= Turtle Diary (novel) =

1975 novel by Russell Hoban

Turtle Diary is a 1975 British book by author Russell Hoban.

Set in London, the novel concerns two lonely middle-aged people who unexpectedly form a connection over captive green turtles.

The novel was later reissued by NYRB Classics and Penguin Modern Classics in the U.S. and the U.K. respectively.

==Summary==
William G. is a divorced book seller who is estranged from his two daughters. Wandering into the London Zoo aquarium he is drawn to a set of green turtles and begins to learn about them. At the same time, popular children's author Neara H. is similarly drawn to the green turtles. Independently each befriends the turtle keeper, George Fairburn, and asks about freeing the turtles. Surprisingly Fairburn is amenable to the idea.

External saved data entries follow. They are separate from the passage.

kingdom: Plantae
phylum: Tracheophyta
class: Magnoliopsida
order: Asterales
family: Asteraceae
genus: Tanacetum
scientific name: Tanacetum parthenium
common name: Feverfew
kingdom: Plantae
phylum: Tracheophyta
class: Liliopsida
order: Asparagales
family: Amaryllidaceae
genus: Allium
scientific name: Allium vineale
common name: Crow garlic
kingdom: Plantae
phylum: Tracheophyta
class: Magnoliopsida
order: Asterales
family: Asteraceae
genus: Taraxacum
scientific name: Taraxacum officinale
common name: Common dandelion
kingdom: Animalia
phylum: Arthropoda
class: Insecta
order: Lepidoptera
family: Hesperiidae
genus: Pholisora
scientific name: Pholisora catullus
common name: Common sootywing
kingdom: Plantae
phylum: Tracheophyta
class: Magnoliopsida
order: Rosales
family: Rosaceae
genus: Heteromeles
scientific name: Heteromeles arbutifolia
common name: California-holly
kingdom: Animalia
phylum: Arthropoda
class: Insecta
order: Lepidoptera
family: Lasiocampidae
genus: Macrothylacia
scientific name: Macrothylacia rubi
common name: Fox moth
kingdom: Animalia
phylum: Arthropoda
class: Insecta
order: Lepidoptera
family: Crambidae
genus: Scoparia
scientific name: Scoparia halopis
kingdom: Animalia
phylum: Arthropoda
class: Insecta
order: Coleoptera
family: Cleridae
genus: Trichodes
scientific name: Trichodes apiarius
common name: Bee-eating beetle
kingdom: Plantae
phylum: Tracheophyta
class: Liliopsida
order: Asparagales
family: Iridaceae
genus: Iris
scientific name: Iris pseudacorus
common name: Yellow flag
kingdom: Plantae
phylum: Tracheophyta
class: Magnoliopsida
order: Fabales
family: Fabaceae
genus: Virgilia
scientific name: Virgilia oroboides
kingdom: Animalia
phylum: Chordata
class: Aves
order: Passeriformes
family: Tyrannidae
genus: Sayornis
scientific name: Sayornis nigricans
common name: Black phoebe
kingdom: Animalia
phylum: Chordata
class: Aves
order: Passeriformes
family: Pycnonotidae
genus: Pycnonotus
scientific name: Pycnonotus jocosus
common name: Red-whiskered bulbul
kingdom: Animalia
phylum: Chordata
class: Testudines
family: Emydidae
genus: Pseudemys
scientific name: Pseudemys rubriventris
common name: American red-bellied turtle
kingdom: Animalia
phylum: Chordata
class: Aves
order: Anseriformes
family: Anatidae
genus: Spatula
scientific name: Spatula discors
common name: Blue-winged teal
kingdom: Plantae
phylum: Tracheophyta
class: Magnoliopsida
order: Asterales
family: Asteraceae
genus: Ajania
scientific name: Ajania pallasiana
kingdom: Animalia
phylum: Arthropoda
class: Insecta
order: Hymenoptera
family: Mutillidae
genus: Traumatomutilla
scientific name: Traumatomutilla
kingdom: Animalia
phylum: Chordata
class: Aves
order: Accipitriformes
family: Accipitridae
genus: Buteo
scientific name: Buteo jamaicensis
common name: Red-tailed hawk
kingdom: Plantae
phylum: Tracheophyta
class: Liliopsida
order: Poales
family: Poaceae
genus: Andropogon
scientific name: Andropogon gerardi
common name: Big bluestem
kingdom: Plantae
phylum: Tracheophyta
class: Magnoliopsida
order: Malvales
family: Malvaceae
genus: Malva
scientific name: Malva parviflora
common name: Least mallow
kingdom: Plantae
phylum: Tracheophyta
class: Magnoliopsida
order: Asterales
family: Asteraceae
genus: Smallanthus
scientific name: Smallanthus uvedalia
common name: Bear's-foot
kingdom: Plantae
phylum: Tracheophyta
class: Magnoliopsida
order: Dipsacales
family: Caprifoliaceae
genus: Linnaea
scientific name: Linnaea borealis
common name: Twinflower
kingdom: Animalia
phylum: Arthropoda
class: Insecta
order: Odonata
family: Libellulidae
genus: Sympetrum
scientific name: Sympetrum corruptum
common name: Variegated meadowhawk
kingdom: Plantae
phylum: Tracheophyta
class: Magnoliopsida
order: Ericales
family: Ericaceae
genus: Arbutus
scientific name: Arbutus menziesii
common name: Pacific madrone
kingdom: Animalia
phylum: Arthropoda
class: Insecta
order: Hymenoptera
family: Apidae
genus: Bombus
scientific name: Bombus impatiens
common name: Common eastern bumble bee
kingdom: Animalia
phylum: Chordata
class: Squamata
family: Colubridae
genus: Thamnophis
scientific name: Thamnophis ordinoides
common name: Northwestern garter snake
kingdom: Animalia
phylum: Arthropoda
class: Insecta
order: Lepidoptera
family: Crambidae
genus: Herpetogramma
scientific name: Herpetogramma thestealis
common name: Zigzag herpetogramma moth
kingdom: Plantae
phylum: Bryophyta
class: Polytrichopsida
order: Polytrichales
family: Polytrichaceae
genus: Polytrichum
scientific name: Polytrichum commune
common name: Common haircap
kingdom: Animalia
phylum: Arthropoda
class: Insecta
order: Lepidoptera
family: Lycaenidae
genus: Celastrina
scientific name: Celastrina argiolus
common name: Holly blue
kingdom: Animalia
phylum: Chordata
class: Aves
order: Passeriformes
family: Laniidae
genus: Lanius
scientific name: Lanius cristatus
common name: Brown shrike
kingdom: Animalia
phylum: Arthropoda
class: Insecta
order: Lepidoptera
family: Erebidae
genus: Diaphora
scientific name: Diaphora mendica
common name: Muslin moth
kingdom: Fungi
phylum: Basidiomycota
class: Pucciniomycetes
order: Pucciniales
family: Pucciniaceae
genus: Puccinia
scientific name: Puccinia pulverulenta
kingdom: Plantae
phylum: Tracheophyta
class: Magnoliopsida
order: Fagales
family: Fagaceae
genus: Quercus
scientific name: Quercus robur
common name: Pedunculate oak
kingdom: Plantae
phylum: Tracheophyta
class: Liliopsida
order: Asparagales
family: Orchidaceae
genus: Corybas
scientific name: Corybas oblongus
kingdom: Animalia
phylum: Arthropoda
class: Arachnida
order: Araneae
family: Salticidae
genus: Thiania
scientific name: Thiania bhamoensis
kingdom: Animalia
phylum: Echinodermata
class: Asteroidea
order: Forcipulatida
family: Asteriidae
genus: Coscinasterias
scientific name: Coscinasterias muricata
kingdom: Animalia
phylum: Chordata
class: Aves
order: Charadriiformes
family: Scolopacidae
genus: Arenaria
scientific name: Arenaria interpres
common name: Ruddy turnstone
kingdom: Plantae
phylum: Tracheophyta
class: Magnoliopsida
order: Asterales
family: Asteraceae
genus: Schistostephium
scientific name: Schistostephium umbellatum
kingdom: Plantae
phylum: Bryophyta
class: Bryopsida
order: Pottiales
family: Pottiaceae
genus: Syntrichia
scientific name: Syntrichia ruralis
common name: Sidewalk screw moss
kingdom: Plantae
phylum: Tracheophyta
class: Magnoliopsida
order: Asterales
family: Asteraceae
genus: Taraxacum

William and Neara meet when Neara goes to William's bookshop. Each recognizes in the other a kindred spirit and though neither is seeking to make a connection they reluctantly decide to collaborate to help Fairburn free the turtles.

On the appointed day, William and Neara rent a truck and travel to Polperro where Neara had suggested launching the turtles, unaware that the town is the one William was born in. Their mission is a success and they are both briefly elated, though returning to London both drop their connection.

Each feels that despite their initial euphoria the turtles have not changed them in any substantial way. However Neara begins a relationship with George while William ends one he had with his coworker, Harriet, and physically fights Sandor, one of the fellow boarders at his rooming house.

==Reception==
Kirkus Reviews praised the novel as "Immensely entertaining." Ed Park, who wrote the introduction to the NYRB Classics 2013 reprint, called it "The Lost Great Novel of Middle Age". Bookforum called the novel "a quiet masterpiece".

==Film Adaptation==

In 1985 the book was adapted into a film of the same name starring Glenda Jackson and Ben Kingsley.